Let’s look at the code

static async findProgramAddress(
    seeds: Array<Buffer | Uint8Array>,
    programId: PublicKey,
): Promise<[PublicKey, number]> {
    let bump = 255;
    let address;
    while (bump != 0) {
        try {
        const seedsWithBump = seeds.concat(Buffer.from([bump]));
        address = await this.createProgramAddress(seedsWithBump, programId);
        } catch (err) {
        if (err instanceof TypeError) {
            throw err;
        }
        bump--;
        continue;
        }
        return [address, bump];
    }
    throw new Error(`Unable to find a viable program address bump`);
}

You can see the structure pretty clearly, and if you put it all together you end up with seed that looks like

["MyFirstSeed", "AnotherSeed", bump]

And if that doesn’t result in a valid PDA (no valid private key) we decrement bump (which starts at 255) and try again.

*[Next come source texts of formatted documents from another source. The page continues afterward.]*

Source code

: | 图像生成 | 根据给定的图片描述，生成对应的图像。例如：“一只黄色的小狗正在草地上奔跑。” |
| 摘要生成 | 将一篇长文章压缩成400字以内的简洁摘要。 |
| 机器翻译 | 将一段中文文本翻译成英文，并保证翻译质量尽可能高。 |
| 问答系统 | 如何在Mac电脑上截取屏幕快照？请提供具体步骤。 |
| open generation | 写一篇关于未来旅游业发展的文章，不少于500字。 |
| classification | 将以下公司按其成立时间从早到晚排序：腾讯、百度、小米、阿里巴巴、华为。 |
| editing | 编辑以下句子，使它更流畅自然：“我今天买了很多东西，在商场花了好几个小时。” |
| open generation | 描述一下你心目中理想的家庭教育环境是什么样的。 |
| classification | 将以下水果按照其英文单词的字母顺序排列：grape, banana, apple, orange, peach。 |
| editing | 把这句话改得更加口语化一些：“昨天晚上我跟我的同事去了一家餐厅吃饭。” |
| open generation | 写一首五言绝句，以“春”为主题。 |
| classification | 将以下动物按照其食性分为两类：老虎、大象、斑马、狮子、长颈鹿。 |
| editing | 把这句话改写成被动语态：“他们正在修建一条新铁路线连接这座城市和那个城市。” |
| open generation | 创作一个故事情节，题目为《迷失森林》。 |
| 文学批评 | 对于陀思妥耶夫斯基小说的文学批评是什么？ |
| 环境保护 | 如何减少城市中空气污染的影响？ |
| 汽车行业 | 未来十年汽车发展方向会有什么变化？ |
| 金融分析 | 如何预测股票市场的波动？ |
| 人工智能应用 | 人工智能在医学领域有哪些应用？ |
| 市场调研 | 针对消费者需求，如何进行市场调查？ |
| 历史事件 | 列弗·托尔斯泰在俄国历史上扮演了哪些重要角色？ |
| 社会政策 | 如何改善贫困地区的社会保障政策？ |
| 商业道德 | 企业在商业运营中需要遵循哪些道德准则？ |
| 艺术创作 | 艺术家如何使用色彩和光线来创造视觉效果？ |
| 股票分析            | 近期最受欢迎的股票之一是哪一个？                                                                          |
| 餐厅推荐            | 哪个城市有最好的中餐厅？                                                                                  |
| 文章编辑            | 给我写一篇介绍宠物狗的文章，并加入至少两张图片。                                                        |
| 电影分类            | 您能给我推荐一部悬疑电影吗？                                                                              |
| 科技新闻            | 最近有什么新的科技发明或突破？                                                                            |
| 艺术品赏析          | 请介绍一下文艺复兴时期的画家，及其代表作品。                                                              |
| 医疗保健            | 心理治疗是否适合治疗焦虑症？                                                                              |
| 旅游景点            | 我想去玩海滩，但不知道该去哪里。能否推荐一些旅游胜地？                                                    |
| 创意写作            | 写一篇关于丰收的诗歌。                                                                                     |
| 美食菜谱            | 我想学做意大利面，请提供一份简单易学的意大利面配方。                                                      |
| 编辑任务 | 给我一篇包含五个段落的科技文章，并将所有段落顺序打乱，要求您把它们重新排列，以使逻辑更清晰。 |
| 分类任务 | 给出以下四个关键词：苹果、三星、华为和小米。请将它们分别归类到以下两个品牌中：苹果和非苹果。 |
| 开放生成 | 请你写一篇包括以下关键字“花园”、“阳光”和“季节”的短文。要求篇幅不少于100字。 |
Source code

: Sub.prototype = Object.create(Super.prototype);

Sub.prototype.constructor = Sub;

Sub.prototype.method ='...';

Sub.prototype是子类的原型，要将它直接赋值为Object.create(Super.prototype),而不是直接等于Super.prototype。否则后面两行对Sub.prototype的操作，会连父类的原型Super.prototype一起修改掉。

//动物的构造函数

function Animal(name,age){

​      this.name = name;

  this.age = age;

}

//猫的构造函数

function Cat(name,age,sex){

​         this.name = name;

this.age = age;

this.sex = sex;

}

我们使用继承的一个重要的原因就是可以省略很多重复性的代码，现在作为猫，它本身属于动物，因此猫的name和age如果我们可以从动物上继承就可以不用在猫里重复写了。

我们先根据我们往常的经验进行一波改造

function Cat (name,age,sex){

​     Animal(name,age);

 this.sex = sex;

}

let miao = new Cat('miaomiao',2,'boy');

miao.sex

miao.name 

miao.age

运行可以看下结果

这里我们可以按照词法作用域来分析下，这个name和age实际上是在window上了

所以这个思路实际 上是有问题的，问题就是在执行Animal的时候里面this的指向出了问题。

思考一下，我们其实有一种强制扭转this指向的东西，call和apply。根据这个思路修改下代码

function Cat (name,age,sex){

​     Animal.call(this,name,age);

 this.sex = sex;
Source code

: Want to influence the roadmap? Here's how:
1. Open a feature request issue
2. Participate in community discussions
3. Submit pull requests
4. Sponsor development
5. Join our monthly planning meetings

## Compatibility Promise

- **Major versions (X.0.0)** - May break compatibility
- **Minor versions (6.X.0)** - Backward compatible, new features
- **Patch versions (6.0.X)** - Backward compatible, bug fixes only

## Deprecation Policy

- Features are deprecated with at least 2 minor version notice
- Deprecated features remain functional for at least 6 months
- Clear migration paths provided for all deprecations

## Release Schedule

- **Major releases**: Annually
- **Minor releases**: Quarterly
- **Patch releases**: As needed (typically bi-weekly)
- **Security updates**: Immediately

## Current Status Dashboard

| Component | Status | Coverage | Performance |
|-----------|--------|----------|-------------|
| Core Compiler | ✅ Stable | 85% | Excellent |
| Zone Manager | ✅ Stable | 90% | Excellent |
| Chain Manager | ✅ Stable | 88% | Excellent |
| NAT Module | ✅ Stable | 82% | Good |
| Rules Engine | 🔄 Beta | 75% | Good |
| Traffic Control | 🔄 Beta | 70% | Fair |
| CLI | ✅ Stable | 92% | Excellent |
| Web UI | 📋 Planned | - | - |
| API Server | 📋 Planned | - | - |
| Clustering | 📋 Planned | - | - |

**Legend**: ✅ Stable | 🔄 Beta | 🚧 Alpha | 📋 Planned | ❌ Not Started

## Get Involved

Finally, let’s dive into the ‘createProgramAddress’ to see the full structure and hashing:

static async createProgramAddress(
    seeds: Array<Buffer | Uint8Array>,
    programId: PublicKey,
): Promise<PublicKey> {
    let buffer = Buffer.alloc(0);
    seeds.forEach(function (seed) {
        if (seed.length > MAX_SEED_LENGTH) {
        throw new TypeError(`Max seed length exceeded`);
        }
        buffer = Buffer.concat([buffer, toBuffer(seed)]);
    });
    buffer = Buffer.concat([
        buffer,
        programId.toBuffer(),
        Buffer.from('ProgramDerivedAddress'),
    ]);
    let hash = sha256(new Uint8Array(buffer)).slice(2);
    let publicKeyBytes = new BN(hash, 16).toArray(undefined, 32);
    if (is_on_curve(publicKeyBytes)) {
        throw new Error(`Invalid seeds, address must fall off the curve`);
    }
    return new PublicKey(publicKeyBytes);
}

So now we see the whole seed which gets hashed to create a potential PDA:

["MySeed", "AnotherSeed", bump, programAddress, "ProgramDerivedAddress"]

On the validator side of things, when my program wants to sign a transaction, it simply supplies the seeds and the bump, and the validator runs it through this instruction along with the program address and confirms that it matches the PDA I’m asking to sign for.

Distribution

Ok, so let’s actually look at the distribution and verify this is happening as often as predicted. I built a quick demo on CodeSandbox to randomly generate PDA’s and aggregate the bumps returned for each one. Remember, each time we attempt to generate a random PDA, it should be valid 50% of the time. Which means we should see ~50% of bumps at 255, ~25% at 254, ~12.5% at 253 and so on.

And here’s the result:

bump-distribution

Hopefully, this helps clear up what’s happening behind the scenes when we use findProgramAddress.